Dr. Daum said that to develop such drugs, scientists have to identify new ways to effectively kill bacteria now that old techniques no longer work.

To preserve the remaining effective antibiotics, hospitals across the country have developed antimicrobial stewardship programs focusing on teaching doctors to prescribe antibiotics sensibly.

Dr. Daum is the head of one such program at the University of Chicago Medical Center. There, physicians must call an infectious diseases expert for permission to prescribe most antibiotics. Among the exceptions are common drugs, such as amoxicillin. If an antibiotic is warranted, the physician's request is granted immediately.

The goal is not to obstruct medicine but to convince physicians that antibiotics are precious resources and that doctors need a good reason to use them.

"Antibiotics have been taken for granted for a long time," Dr. Daum said. "In a large number of medical [visits], particularly in outpatient [settings], antibiotics are perceived as nontoxic drugs that are useful for a fever."

Prescribing antibiotics for upper respiratory tract infections is among the most common misuses of the drugs. In most cases, these infections are viral and will clear on their own without antibiotics. The same is true for most ear infections, coughs, bronchitis and influenza.

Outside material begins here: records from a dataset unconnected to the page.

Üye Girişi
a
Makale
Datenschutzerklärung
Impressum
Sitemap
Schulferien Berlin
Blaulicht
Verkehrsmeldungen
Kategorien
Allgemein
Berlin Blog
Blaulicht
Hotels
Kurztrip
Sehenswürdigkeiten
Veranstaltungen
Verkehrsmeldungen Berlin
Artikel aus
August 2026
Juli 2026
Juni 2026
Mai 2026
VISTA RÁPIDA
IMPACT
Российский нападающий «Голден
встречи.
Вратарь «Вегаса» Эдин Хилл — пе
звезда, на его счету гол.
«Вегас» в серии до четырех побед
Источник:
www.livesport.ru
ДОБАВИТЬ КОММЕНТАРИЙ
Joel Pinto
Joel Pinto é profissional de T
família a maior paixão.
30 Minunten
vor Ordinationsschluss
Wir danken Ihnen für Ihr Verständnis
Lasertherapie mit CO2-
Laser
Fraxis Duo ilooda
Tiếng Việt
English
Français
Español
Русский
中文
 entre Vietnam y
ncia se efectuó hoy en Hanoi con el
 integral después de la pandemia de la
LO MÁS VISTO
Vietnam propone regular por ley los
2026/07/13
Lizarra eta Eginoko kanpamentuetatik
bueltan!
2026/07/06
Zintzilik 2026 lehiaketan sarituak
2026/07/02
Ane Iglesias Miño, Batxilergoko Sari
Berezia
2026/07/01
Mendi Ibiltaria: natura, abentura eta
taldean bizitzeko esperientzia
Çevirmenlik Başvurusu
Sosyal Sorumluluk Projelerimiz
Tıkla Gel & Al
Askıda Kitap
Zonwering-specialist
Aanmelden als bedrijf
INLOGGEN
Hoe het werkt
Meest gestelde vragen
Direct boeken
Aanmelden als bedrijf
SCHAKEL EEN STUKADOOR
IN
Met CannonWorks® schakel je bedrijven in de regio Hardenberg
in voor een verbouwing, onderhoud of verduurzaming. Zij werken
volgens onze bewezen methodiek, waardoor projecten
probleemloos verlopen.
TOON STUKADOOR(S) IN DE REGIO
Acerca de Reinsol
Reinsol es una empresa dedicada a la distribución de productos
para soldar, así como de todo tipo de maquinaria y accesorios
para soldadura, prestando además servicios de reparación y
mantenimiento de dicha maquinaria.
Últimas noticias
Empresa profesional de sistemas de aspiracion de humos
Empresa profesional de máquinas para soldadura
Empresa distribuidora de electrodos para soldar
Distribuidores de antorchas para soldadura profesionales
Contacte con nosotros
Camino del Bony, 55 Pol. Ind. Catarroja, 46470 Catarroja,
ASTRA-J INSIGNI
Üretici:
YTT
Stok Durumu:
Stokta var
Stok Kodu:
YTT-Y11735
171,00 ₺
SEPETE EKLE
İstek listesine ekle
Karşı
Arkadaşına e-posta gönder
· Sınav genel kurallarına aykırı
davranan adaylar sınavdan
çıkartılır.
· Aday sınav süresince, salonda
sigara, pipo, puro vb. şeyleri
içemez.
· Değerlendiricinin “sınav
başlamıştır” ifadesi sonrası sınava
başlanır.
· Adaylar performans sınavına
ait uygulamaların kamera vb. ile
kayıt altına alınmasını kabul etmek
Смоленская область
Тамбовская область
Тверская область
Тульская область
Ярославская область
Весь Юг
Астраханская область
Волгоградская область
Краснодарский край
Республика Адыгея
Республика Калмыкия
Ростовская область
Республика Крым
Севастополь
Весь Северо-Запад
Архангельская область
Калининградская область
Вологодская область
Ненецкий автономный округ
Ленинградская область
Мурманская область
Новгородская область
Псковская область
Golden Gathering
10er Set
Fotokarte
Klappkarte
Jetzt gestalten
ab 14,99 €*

Among the key reasons physicians misuse antibiotics are unfamiliarity with certain older drugs and pressure from patients who request antibiotics when they are not needed, said Belinda Ostrowsky, MD, MPH, director of the antimicrobial stewardship program at Montefiore Medical Center and Albert Einstein College of Medicine in New York.

Dr. Ostrowsky suggested that physicians become more familiar with available antibiotics (new and old) and their toxicity levels. She said doctors should be aware of the types of antibiotic resistance in their hospitals or communities, and they should be comfortable with how to dose these medications. For example, older patients with kidney function problems may require a lower antibiotic dose, while obese patients often need a higher dose.

Before writing a prescription, Dr. Fisher, of the AAP, said a doctor should be able to name the bacteria afflicting the patient. "If you're not sure what you're treating, then you probably shouldn't be giving an antibiotic," she said.

Medical organizations and public health agencies are working to educate physicians and patients on the proper use of the drugs and create incentive programs to boost development of antibiotics.

For example, the Dept. of Health and Human Services in August awarded a contract to a San Francisco biopharmaceutical company to develop a broad-spectrum antibiotic that will treat plague and tularemia infections, which are possible bioterrorism agents. The new drug also is expected to treat some common antibiotic-resistant infections.

In June, the American Medical Association outlined a multifaceted approach to help combat antibiotic resistance to the U.S. House Committee on Energy and Commerce Subcommittee on Health.

The AMA proposes incentivizing research and development programs to create novel antibiotics for clinical use and developing and implementing alternative interventions to reduce dependence on antibiotics, among other things.

This year, the Infectious Diseases Society of America called on manufacturers to develop 10 new, safe and effective antibiotics by 2020. At the same time, the FDA is updating guidance for drugmakers on how to get new antibiotics approved.

A remedy to the antibiotic problem is possible if the nation's leaders make it a priority, Dr. Spellberg said. But he worries that the few promising compounds in clinical development will never become a reality.

If they don't, physicians would be left to treat bacterial infections as they did in the pre-antibiotic era -- largely empty-handed.